Even birds have flown against farmers this season.

“The bird damage is high,” he said. “We hear that from the vineyards. Can’t explain it.”

George DeVault, of  Upper Milford, spends a good amount of his time leading the township fire department and running for township supervisor. But he’s upset about his vegetable and flower farm.

“It’s been a horrible year,” he said. “We had a wet spring, then a dry spell and record heat. Now this. This is been the most challenging year in the 30 years I’ve been farming.“

He said most of  crops have been placed in greenhouses.

“Anything in the field is really taking a beating,“ he said. “Among the vegetables, tomatoes have been hardest hit. Too much rain and they start splitting.”

Keith Hausman of Hausman Fruit Farm in Coopersburg is known for driving a tractor to farm markets and putting fruit and vegetable in the back.

“Perhaps I may bring a boat instead of a tractor,” he laughed.

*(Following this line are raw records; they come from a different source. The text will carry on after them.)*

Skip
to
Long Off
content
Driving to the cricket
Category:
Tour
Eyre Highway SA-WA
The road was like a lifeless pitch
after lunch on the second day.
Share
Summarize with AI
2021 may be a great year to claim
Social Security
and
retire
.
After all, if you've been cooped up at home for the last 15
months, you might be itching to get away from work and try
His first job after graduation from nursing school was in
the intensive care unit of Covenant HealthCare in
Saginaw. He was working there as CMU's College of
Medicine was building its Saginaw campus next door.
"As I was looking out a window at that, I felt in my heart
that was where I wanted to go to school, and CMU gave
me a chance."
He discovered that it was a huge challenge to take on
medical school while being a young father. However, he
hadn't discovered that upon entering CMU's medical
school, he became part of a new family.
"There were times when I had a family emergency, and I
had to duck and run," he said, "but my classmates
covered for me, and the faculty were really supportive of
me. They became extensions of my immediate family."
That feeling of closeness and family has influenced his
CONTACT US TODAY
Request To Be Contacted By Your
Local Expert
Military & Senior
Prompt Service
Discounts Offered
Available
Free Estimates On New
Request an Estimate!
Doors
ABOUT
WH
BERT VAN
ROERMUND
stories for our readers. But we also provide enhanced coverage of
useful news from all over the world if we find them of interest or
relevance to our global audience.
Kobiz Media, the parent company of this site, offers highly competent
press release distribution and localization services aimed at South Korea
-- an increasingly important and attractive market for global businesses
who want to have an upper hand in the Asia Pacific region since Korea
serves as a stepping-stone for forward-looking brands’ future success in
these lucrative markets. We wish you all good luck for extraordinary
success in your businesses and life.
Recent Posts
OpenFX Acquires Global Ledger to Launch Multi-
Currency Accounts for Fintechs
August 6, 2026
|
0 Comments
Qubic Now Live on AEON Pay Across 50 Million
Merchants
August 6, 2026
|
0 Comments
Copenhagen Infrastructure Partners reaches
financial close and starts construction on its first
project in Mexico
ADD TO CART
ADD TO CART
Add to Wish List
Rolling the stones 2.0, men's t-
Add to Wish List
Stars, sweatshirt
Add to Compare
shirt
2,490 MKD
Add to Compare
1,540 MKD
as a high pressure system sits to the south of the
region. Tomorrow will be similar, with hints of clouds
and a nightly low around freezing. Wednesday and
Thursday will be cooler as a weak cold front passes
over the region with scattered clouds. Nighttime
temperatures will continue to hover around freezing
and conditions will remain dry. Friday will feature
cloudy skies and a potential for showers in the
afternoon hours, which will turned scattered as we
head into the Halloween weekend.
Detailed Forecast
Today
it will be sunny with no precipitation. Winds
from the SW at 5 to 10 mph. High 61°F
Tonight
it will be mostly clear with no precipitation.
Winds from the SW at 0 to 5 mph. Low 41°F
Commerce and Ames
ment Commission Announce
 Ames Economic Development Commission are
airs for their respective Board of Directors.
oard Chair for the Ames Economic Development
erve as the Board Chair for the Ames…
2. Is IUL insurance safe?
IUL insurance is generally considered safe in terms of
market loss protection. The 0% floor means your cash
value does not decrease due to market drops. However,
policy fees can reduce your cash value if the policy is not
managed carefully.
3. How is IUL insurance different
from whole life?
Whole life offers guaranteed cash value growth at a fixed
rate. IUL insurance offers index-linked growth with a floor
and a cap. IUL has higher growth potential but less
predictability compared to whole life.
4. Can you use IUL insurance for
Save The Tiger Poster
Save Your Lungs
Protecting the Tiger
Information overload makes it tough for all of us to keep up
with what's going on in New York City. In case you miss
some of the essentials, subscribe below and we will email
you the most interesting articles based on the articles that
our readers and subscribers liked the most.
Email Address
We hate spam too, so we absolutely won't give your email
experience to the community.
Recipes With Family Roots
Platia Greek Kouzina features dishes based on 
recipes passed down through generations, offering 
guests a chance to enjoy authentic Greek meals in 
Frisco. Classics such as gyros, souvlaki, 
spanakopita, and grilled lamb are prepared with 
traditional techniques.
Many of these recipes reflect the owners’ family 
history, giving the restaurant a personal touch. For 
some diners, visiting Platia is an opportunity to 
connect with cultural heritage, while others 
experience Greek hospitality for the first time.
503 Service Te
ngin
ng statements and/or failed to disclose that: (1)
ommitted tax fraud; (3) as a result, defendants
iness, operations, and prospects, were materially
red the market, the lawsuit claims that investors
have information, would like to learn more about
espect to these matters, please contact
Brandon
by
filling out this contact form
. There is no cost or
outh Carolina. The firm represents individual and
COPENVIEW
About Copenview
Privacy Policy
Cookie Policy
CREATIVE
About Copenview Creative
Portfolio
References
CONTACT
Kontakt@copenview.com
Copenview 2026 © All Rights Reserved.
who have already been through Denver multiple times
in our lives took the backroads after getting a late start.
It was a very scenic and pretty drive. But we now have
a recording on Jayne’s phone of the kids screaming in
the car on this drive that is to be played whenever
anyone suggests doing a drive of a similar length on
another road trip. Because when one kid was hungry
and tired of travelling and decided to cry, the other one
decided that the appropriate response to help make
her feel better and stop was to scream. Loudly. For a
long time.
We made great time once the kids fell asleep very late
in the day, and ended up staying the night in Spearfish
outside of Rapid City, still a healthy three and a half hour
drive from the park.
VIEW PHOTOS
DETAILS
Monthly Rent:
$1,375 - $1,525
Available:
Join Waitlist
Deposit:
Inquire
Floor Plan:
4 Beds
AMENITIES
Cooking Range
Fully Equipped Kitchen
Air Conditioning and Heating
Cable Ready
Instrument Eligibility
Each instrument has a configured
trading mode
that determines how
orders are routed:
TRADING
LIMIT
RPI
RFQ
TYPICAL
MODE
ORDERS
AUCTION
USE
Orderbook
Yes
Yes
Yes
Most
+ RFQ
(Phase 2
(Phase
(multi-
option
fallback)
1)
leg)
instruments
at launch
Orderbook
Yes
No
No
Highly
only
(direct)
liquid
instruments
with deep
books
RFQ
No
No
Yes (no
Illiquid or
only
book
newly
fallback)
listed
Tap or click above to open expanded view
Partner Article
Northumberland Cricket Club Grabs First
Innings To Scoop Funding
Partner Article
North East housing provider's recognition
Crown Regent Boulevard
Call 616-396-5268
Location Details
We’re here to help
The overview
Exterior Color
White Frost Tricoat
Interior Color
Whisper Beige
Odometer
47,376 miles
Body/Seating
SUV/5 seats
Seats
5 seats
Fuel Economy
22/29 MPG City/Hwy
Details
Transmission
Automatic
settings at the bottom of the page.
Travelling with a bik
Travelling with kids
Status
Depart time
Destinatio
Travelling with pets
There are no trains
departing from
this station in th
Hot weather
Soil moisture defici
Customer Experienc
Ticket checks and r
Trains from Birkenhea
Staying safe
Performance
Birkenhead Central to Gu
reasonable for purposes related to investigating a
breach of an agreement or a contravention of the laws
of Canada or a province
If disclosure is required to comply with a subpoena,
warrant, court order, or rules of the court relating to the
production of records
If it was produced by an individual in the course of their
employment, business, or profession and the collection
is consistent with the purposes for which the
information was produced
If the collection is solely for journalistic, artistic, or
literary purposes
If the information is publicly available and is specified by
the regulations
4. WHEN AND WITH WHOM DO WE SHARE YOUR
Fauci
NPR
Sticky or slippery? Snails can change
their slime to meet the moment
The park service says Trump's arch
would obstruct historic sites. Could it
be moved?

“We‘re not used this this, We had more rain in a shorter period of time this week, compared to Irene. The is flooding from streams on our farm. There’s no place for water to go, but on the top.’’

He predicted short seasons for both fruit and produce.

“At least we don’t have the problems we see in West Texas,” he said. “No rain.”

Lichtenwalner said the season isn’t a total loss.

“We can pretty much salvage everything,” he said. “The pumpkins are holding off to be harvested later this week. There could be a shortage. The melons are finished. We still have tomatoes growing.

 “Our hardest hit was sweet corn. The yield is half.’’

At least Sadie the dog is getting plenty of attention.